Dataset entries:

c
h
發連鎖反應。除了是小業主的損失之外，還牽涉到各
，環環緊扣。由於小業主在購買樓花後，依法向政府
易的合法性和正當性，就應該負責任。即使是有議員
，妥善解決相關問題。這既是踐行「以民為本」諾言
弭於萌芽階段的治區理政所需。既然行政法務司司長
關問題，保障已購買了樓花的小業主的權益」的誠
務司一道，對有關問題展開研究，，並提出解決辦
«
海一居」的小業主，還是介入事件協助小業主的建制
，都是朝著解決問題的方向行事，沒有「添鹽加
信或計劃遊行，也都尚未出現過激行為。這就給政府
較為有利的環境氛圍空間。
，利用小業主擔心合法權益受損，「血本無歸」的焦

PROBLEM DETAILS: Every entry above should be duplicated exactly.

TASK OUTPUT:
c
h
發連鎖反應。除了是小業主的損失之外，還牽涉到各
，環環緊扣。由於小業主在購買樓花後，依法向政府
易的合法性和正當性，就應該負責任。即使是有議員
，妥善解決相關問題。這既是踐行「以民為本」諾言
弭於萌芽階段的治區理政所需。既然行政法務司司長
關問題，保障已購買了樓花的小業主的權益」的誠
務司一道，對有關問題展開研究，，並提出解決辦
«
海一居」的小業主，還是介入事件協助小業主的建制
，都是朝著解決問題的方向行事，沒有「添鹽加
信或計劃遊行，也都尚未出現過激行為。這就給政府
較為有利的環境氛圍空間。
，利用小業主擔心合法權益受損，「血本無歸」的焦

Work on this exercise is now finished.